At this time, the amount of the influent transferred from the low-pressure reverse osmosis to the high-pressure reverse osmosis can be regulated by the regulating valve 51 so that it can be flexibly operated according to the inflow water condition and the water usage amount. On the other hand, the purified osmosis and low-pressure reverse osmosis membrane module treated water (16) treated by the low-pressure reverse osmosis membrane module (22) and the high-pressure reverse osmosis membrane module (23) The membrane module treatment water 17 is mixed and then sent to the place of use.

(1) to (3) ', wherein J, Ji, Cr, Cs and CF are as defined in the above formulas (1) to 3).

J / Ji < 0.5 (1) &quot;

Cr / Cs > 0.3 (2) &quot;

CF > 0.9 ... (3) &quot;

The process of supplying the reuse inflow water to the osmosis module may be performed using a reuse inflow pump, and the step of recovering the energy may be performed by a pressure exchanger (PX) or a turbocharger (TC) But is not limited thereto.

Meanwhile, the pressure of supplying the diluted seawater discharged from the forward osmosis module to the primary pressurized reverse osmosis module and discharging the fresh water and the primary seawater concentrated water may be such that at least a part of the primary seawater- It is preferable that the pressure of the first pressurized reverse osmosis module is lower than the pressure of the step of supplying the fresh water and the second seawater concentrated water to the reverse osmosis module and the pressure of the first pressurized reverse osmosis module is a low pressure of 10 to 40 bar, The pressure of the two modules is higher than 40 bar to 90 bar.

The recycling inflow water may be at least one selected from the group consisting of sewage, river water, and wastewater treatment water, but is not limited thereto.

Hereinafter, the present invention will be described more specifically by way of specific examples. The following examples are provided to aid understanding of the present invention, and the scope of the present invention is not limited thereto.

Example

1 (a) and 1 (b) show a case in which the closed circulation type desalination system using the forward osmosis and the reverse osmosis of the present invention as shown in Fig. 1 The energy consumption of the case where the osmosis membrane module 21 and the auxiliary facilities 31, 32, 52, 71, and 72 are excluded (comparative example) are compared and the results are shown in Table 2 below.
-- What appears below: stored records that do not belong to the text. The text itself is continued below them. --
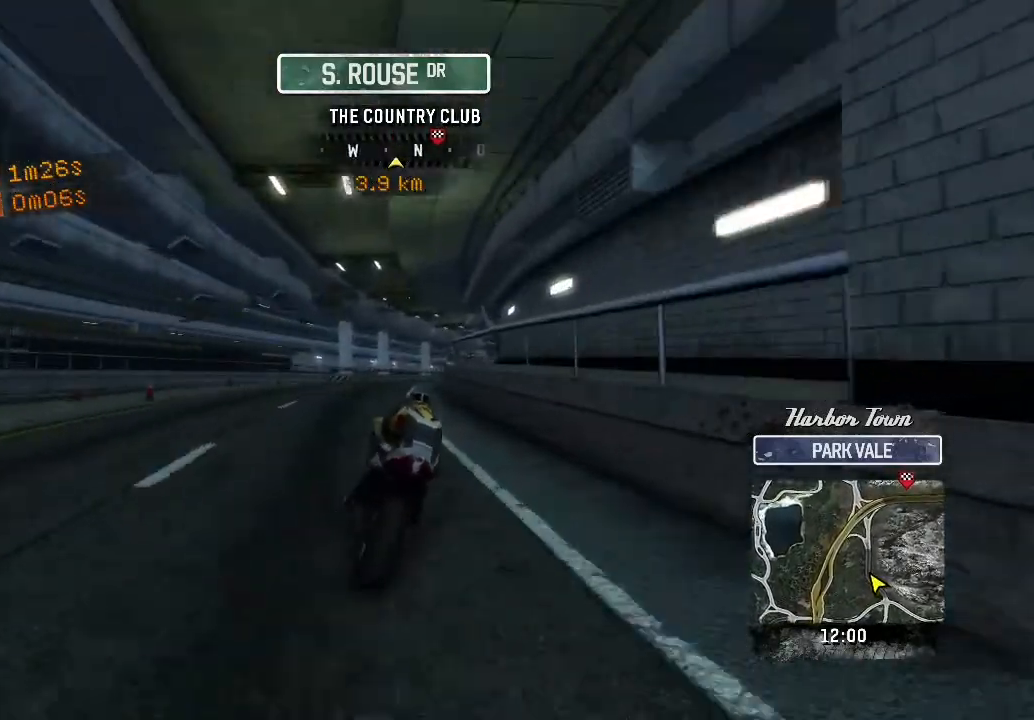
{"buttons": [], "left_stick": "up", "events": [[350, "left_stick", "up"]]}
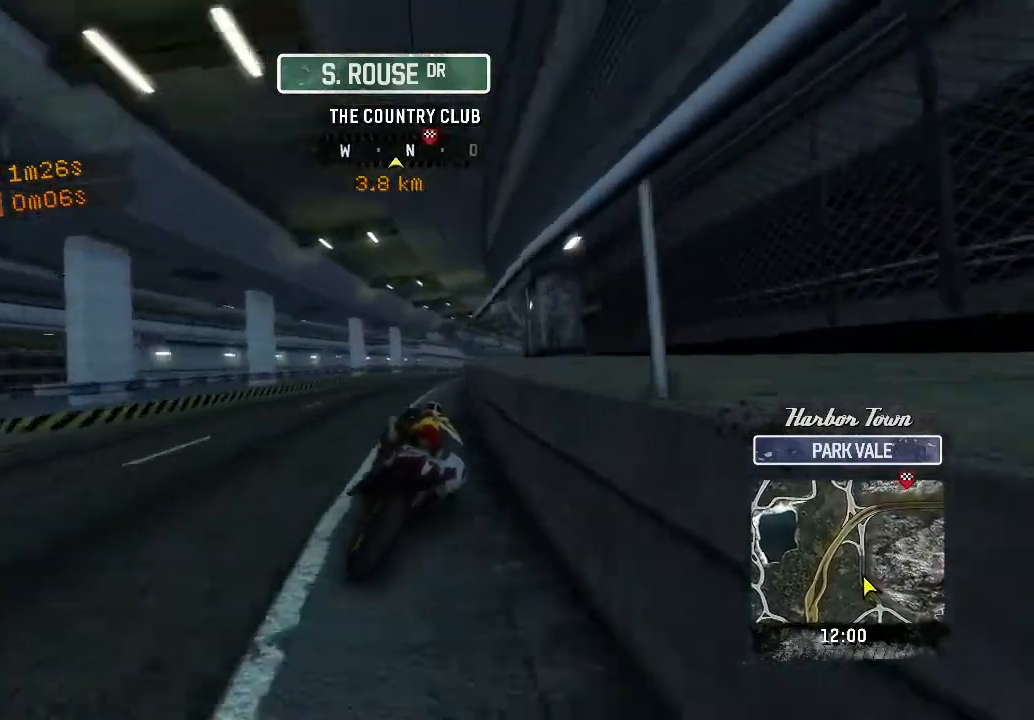
{"buttons": [], "left_stick": "up-right", "events": [[17, "left_stick", "up-right"]]}
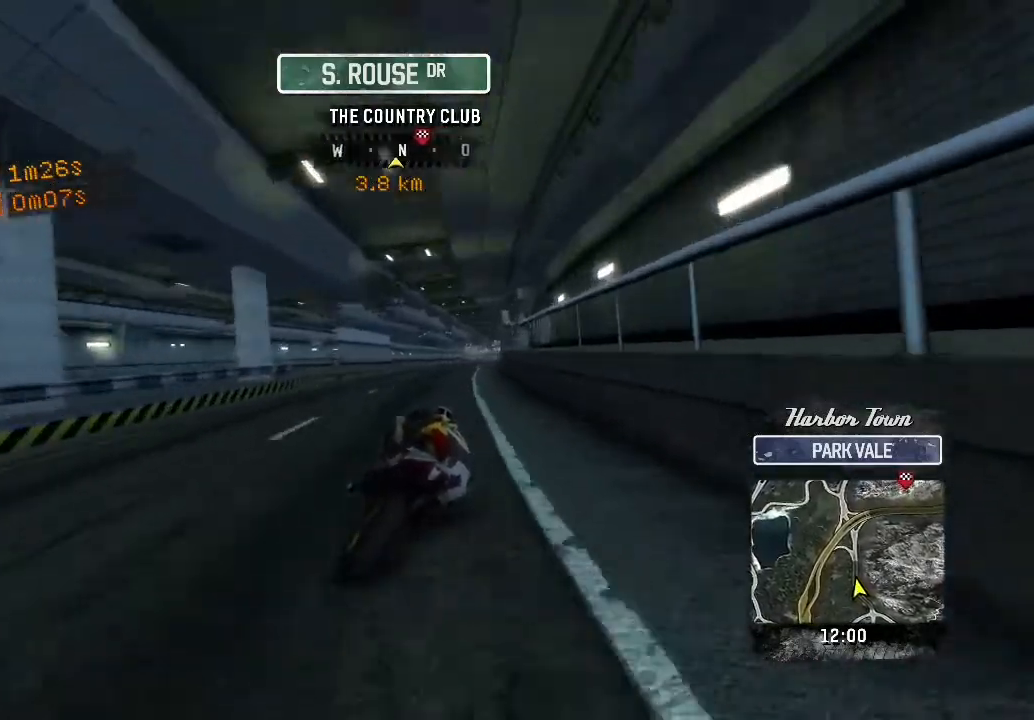
{"buttons": [], "left_stick": "up"}
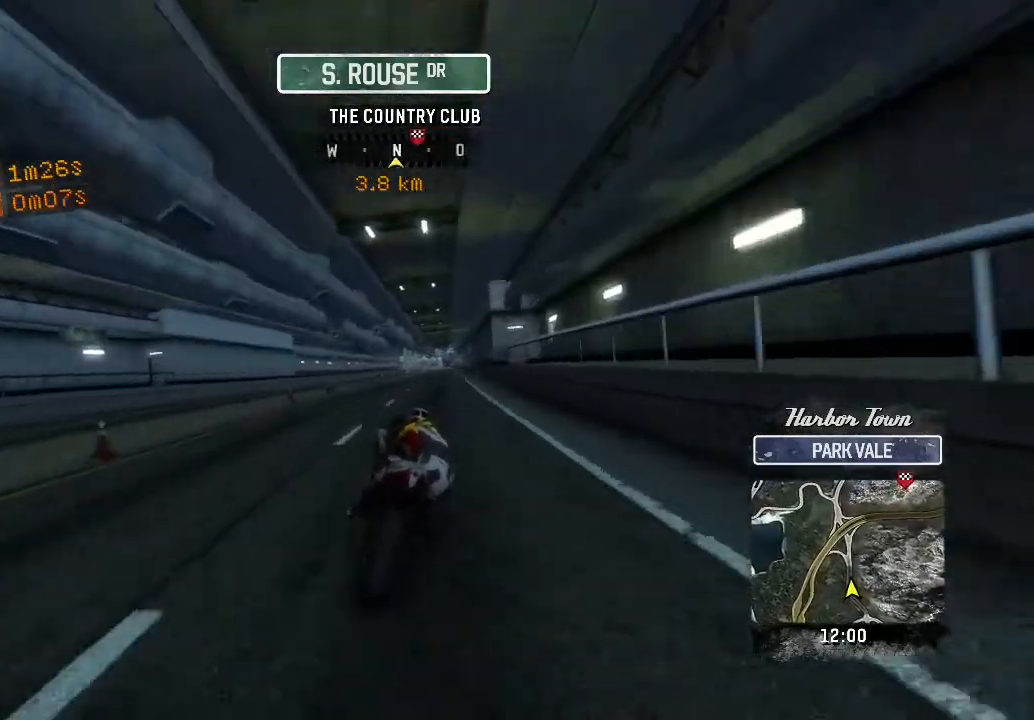
{"buttons": [], "left_stick": "up-right"}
Classification Item value Seawater influent Influent flow 160 m ³ / day TDS 30,000 mg / L Recovery rate 40% Reuse influent Influent flow 100 m ³ / day TDS 300 mg / L Recovery rate 80% Positive osmosis Transmittance 4 Lm ^2- hr / bar Structural factor 250 mm Low-pressure reverse osmosis Transmittance 3 Lm ^2- hr / bar Ion removal rate 99% High pressure reverse osmosis Transmittance 1 Lm ^2- hr / bar Ion removal rate 99.7% Energy recovery system (ERD) efficiency 100% (assuming ideal case) Pump-motor efficiency 80% (typical)

The energy consumption (ERD applied, 50 bar) was 1.73 kWh / m ³ when only high-pressure reverse osmosis was applied as in the comparative example. However, according to the closed circulating desalination system using the osmosis and reverse osmosis of the embodiment of the present invention It was confirmed that the following results were obtained.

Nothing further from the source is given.